[Source data]
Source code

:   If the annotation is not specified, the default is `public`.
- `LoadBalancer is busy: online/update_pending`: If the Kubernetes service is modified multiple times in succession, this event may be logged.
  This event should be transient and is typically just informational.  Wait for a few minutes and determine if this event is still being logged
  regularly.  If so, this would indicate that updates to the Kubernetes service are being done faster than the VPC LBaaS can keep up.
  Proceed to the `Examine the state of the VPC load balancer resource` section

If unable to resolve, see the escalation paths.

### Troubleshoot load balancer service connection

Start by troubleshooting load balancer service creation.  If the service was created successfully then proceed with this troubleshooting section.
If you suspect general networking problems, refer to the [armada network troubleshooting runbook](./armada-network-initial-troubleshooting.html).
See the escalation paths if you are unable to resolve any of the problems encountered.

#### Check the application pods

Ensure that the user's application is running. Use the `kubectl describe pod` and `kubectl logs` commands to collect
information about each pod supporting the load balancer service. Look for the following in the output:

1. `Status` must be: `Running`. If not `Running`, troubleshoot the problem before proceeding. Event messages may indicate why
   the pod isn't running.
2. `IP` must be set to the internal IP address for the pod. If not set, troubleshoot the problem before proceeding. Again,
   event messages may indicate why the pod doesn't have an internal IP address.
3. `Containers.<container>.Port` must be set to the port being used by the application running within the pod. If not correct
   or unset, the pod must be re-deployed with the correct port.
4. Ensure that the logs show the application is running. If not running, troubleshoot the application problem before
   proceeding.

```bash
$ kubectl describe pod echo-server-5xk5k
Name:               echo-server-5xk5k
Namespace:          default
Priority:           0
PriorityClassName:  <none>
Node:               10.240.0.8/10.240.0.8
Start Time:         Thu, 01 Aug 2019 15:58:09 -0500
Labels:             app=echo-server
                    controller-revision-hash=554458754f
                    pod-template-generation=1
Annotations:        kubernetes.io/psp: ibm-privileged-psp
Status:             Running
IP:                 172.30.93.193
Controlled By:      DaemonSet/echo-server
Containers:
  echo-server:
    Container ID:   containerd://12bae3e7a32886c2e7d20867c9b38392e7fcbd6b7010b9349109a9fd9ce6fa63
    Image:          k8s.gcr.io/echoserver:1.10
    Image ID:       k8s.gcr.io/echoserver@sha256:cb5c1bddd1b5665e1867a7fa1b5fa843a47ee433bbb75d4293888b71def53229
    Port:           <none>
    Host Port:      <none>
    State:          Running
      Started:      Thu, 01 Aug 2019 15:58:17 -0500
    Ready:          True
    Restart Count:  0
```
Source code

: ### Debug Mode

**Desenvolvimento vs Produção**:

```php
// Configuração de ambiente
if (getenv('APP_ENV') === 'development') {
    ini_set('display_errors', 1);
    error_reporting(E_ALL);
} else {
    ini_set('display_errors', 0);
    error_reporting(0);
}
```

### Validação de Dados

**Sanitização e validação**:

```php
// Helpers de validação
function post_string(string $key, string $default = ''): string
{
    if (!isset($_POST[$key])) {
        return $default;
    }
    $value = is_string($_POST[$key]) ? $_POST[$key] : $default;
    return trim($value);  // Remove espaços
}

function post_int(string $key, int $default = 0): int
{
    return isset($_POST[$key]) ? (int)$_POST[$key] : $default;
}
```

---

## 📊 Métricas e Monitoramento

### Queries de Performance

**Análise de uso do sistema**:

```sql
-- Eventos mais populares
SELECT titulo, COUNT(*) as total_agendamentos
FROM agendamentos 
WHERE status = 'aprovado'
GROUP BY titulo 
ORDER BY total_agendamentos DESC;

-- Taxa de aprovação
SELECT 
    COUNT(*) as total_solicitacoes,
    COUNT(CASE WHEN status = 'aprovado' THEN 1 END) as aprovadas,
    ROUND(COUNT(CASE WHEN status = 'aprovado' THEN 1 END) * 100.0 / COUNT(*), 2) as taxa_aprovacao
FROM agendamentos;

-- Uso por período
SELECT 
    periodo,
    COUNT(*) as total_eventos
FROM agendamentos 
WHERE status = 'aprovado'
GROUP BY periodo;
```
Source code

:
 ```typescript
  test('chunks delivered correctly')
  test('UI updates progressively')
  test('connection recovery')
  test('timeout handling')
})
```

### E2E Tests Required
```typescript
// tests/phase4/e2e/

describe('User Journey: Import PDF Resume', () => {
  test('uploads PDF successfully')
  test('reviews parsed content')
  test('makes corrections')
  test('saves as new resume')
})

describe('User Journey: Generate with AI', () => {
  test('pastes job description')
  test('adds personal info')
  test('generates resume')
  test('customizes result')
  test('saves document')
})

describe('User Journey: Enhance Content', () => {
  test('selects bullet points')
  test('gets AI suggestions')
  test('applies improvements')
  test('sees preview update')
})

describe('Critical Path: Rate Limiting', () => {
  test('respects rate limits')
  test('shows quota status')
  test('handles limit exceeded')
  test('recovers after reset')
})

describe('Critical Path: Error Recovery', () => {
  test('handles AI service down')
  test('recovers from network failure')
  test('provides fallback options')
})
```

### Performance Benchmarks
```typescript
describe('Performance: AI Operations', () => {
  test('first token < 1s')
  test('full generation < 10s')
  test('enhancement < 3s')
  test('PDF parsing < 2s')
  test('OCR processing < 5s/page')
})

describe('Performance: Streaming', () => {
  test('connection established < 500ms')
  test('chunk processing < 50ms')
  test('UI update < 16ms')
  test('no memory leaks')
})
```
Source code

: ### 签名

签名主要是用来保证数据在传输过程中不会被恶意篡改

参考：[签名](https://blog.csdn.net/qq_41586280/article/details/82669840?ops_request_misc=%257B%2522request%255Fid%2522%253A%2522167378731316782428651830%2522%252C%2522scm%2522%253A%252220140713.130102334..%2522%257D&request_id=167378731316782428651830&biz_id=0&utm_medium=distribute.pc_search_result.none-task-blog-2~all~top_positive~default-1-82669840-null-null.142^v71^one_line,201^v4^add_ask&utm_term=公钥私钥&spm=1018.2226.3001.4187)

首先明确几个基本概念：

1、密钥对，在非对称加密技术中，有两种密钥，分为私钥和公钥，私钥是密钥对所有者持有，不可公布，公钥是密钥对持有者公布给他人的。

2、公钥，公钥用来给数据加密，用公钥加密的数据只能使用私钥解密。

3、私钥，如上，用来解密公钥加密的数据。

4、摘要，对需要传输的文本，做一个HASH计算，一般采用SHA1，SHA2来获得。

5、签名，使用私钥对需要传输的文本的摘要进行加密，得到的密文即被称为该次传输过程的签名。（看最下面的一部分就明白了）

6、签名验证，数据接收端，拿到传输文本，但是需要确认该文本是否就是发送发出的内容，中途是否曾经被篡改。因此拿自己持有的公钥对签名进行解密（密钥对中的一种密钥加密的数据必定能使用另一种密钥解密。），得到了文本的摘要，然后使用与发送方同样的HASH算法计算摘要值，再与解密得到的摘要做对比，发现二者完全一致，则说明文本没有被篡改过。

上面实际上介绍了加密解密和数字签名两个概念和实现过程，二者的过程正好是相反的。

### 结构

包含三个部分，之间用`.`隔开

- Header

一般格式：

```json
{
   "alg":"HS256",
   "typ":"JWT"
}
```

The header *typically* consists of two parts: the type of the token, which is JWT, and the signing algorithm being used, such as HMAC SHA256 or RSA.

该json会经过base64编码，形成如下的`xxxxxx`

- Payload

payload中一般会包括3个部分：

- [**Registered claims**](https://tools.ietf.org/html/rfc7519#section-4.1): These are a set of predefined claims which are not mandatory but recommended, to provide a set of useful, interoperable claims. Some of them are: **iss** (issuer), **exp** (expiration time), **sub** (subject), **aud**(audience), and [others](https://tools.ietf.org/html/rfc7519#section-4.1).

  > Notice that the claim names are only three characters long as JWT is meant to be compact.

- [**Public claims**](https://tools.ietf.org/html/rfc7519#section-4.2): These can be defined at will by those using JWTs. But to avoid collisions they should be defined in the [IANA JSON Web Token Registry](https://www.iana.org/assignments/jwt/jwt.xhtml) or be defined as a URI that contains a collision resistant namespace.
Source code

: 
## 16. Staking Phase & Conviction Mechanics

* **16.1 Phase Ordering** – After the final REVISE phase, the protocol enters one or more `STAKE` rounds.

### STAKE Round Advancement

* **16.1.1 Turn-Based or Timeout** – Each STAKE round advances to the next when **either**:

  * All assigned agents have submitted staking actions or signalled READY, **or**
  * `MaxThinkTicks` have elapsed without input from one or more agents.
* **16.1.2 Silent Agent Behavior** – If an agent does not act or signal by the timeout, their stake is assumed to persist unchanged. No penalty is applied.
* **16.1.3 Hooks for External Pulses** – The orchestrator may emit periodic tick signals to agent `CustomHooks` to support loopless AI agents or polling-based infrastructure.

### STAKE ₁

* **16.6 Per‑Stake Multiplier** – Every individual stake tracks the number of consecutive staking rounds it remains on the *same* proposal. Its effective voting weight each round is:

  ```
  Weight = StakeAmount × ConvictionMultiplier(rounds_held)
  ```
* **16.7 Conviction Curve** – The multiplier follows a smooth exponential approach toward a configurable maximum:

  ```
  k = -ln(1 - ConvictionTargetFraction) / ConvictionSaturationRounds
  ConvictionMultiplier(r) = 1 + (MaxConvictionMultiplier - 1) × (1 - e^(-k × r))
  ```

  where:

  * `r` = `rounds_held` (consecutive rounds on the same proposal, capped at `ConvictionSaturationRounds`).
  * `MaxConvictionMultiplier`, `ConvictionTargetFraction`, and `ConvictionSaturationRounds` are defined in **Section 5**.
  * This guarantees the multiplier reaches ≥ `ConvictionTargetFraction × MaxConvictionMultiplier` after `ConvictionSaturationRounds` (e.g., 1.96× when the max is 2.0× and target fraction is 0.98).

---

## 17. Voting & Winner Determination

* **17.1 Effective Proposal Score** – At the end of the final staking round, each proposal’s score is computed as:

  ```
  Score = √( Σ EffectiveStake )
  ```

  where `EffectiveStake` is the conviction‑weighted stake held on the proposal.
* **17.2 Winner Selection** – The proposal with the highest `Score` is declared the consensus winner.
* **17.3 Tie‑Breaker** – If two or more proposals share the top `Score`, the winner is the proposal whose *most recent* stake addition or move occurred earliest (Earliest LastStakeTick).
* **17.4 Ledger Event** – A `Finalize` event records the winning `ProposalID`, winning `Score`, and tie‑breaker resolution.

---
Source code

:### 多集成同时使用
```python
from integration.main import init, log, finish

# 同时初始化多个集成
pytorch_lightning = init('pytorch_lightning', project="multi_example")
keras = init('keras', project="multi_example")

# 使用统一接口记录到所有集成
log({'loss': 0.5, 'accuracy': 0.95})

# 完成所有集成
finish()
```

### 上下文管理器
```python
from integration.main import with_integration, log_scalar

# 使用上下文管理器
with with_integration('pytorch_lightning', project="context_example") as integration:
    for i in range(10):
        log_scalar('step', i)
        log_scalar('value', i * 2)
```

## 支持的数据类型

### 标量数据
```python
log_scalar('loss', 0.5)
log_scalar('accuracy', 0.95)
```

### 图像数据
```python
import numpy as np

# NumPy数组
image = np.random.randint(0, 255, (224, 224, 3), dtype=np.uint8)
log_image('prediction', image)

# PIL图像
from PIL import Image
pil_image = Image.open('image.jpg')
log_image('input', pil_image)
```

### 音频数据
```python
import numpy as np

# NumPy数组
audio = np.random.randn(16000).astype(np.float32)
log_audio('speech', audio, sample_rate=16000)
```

Exercise brief: Pull every line containing the string "Ensure" out of the data above and copy it.

Solved problem:
Ensure that the user's application is running. Use the `kubectl describe pod` and `kubectl logs` commands to collect
4. Ensure that the logs show the application is running. If not running, troubleshoot the application problem before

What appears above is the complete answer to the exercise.